Category Archives: Memory

Comfortably Numb

I used to love Pink Floyd’s The Wall. I haven’t listened to it in years, but the title of the book I’m reading, Comfortably Numb, jumped out at me when I was in a bookstore last week because it was a reference to a song from the album and the movie. I still remember the images, although it’s been over 20 years since I’ve seen the movie. An unconscious man lies in a dingy hotel room, surrounded by people furious because he can’t perform on stage. They shoot him up with something, and after a period of semi-consciousness and hallucination, he finds himself in uniform, riding in a car. The video is interwoven with images from the man’s childhood. He finds a sick rat as a small boy and wishes to nurse it. His mother won’t let him, so he takes it to a shed by the river, puts it in a box of hay, and covers it with his vest. When he returns, the rat is dead. These images contrast with war images, images of himself as a child with a fever, and the scene as he returns to consciousness after being shot up with some kind of powerful stimulant and hallucinogen.

I must confess here: I didn’t remember all the images. YouTube is a remarkable resource. I remembered the unconscious man in the dark room (played by my countryman, Bob Geldof), the men trying to slap him into consciousness, the shot, him waking up. I remember the nightmarish quality of the lighting, and the words “Comfortably numb.” The rest returned only when I saw the video on YouTube. What surprised me is how accurate the images I did remember were. I caught snapshots of the video on my brain, and those snapshots retained the mood, the shadows-and-light, the despair, of the original video.

When I saw the book, with its aptly named title, I couldn’t help but buy it, and I’ve been reading it for the past week. (I’m on break! I have time to read!) It describes a nation of malcontents who have bought into the dream of perpetual, instant happiness as a right, and who have fallen under the drug industry’s spell. In their millions, they march into doctors’ offices around the nation to demand whatever drug they’ve seen advertised on TV that week. “Pharmacists say that in the days after a news story or a new DTC [Direct to Consumer] ad for a medication comes out they observe a massive increase in prescriptions for that medicine” (48), writes author Charles Barber.

He validates the horrible experience I had when on antidepressants after my mum died when he writes of the side effects of tardive dyskinesia and akathisia, which he calls, “the worst common side effect, in my observed experience” (88). While his references to these effects are for antipsychotic drugs rather than antidepressants, in some patients — and I was one of them — SSRI medication can cause both akathisia and tardive dyskinesia. In my case the tardive dyskinesia, which often is permanent, was temporary, lasting only two or three weeks.

In addition, he described a Welsh study in which healthy college students were given SSRI medication. No less than 10 percent developed “horribly disturbing suicidal and homicidal tendencies, completely alien to anything they had ever experienced. One person imagined slitting her throat and bleeding to death next to her partner” (58).
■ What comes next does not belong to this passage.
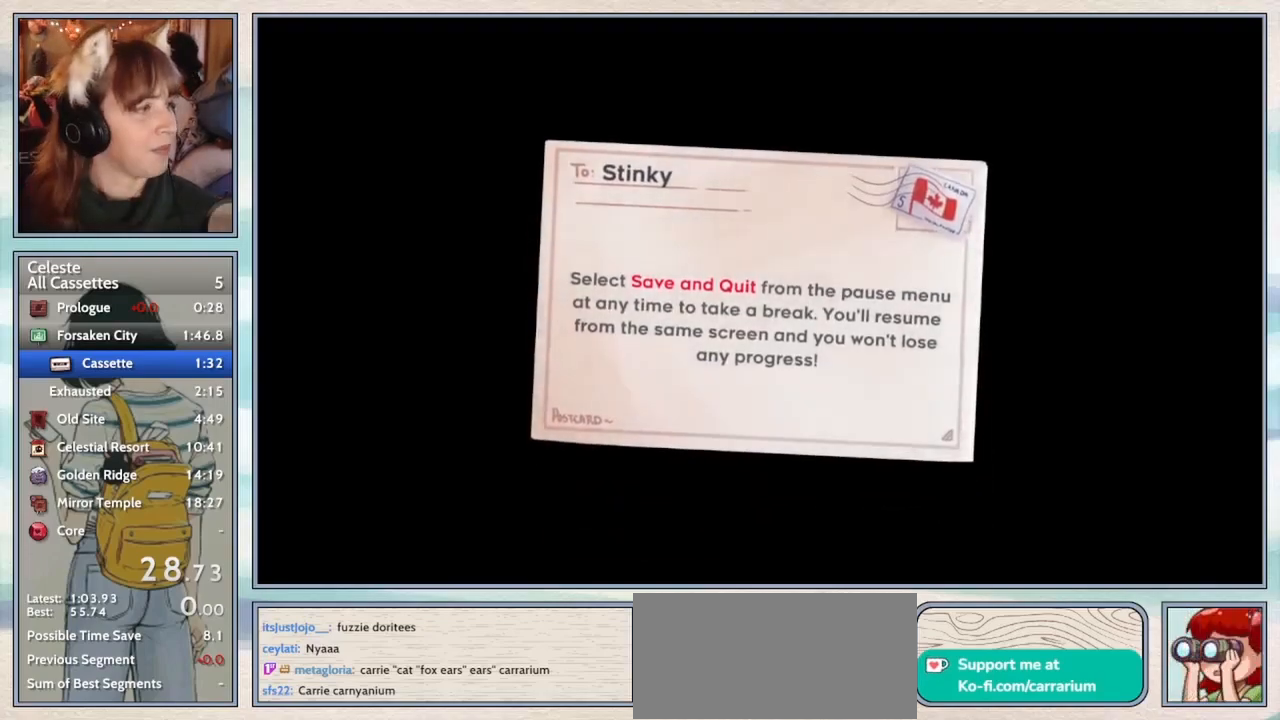
{"keys": [], "events": []}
I am not alone. I read his words and felt another wave of relief wash over me. While I have no doubts about what happened to me almost four years ago, occasionally my little toad voice will creep in. It was you. No one else would have reacted that way. Look at all the people you know who take antidepressants and are just fine. You imagined it all.

No. I didn’t. And I didn’t imagine that the doctor released me after only two days, and that the insurance company didn’t charge me for the hospital stay, although it should have. Why not? Why did the doctor release me immediately after I told him what had happened? Sometimes, when I see those personal injury solicitation ads like the one I linked to above, I think I should pursue it. I know I have a case. But I’m not going to because it’s not my way. I’m just happy that slowly there’s a growing awareness of how dangerous SSRI’s can be. Maybe, eventually, the medical field or the FDA will restrict prescription rights to psychiatrists who are trained in adverse reactions, contra-indications and other potentially deadly dangers of the brain medication that today doctors hand out with very little prompting.

I’m not saying — and neither is Barber — that antidepressants don’t have their place. But he distinguishes between depression and Depression. We’re all depressed sometimes. Grief can bring on depression, as can divorce, life-threatening illness, and other life challenges, all of which I dealt with within a very short period of time that terrible year. But Depression is different. The only Depression I’ve ever had was caused by the drugs that were supposed to treat it, and I had to get off them to get over it.

My path has swerved, as it so often does, in writing. I thought I would write about a phrase from Barber’s book that I read and that pushed me back into my teen years, another stab at my constantly stalling retrospective. But I found myself considering the phenomenon of antidepressants and the American psyche instead, and remembering my own experience on those drugs. Barber has a solution, about which I’m reading as I probe further into the book, and it involves the Buddhism that saved my mother’s life.

From comfortably numb to aware. From depressed to awake.

Every day I pray that I shall wake a little more.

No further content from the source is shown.